The Brazilian Amazon rainforest, victim of climate change and human activities, has rejected, over the past ten years, more carbon than it has absorbed, a major and unprecedented shift, according to a study published Thursday, April 29 by a team international in the scientific journal Nature Climate Change.
Without forests – which absorb between 25 and 30% of greenhouse gases emitted by humans – climate change would be much worse. For several years, scientists have been worried about the loss of steam in tropical forests and fear that they may less and less play their role as carbon sinks. The concern comes in particular from the Amazon rainforest, which represents half of the tropical forests on the planet.
The study published in Nature Climate Change looks at the Brazilian Amazon, which represents 60% of this primary forest. And the picture is grim. Between 2010 and 2019, this forest lost its biomass: the carbon losses of the Brazilian Amazon are about 18% greater than the gains, said in a statement the French Research Institute for Agriculture, Food and the environment (Inrae).

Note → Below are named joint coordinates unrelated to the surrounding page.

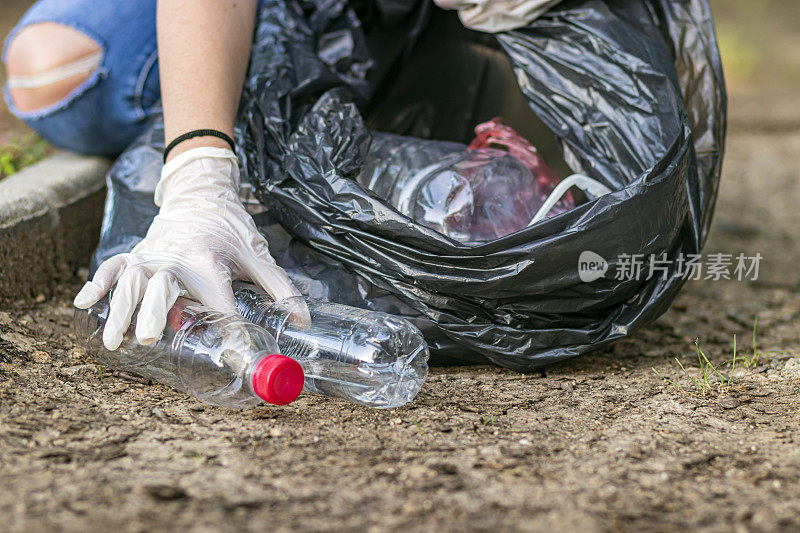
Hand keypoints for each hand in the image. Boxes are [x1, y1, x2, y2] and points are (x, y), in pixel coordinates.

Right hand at [74, 147, 299, 349]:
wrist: (202, 193)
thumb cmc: (231, 229)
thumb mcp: (258, 255)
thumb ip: (280, 288)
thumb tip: (303, 321)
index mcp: (212, 261)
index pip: (220, 302)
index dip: (227, 330)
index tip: (232, 356)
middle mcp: (179, 258)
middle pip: (164, 287)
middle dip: (153, 313)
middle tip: (147, 339)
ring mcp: (154, 255)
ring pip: (132, 280)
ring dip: (120, 309)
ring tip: (114, 340)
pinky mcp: (139, 253)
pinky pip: (113, 266)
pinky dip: (97, 282)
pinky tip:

Amazonia, the last bulwark
“This is the first time that we have figures which show that we have switched and that the Brazilian Amazon is emitting” net of carbon, explains one of the authors, Jean-Pierre Wigneron, researcher at INRAE. For now, a priori, “The other countries compensate for the losses of the Brazilian Amazon” and “The whole of the Amazon has not yet changed, but it could do so soon”, continues the researcher, who warns:
” Until now, (…) the tropical forests protected us by making it possible to slow down the warming, but our last bulwark, the Amazonia, is in the process of toppling. “
In addition, the study highlights the unrecognized, but major, responsibility of “Degradations” of the forest. Unlike deforestation, which causes the wooded area to disappear, degradation includes everything that can damage it, without however completely destroying it: weakened trees on the edge of deforested areas, selective cutting, small fires or even tree mortality linked to Drought. Damages which are less easily detectable than large areas razed to the ground.
Using a vegetation index from microwave satellite observations, making it possible to probe the entire vegetation layer and not just the top of the canopy, the study concludes that these forest degradations have contributed to 73% of carbon losses, against 27% for deforestation, which is however large.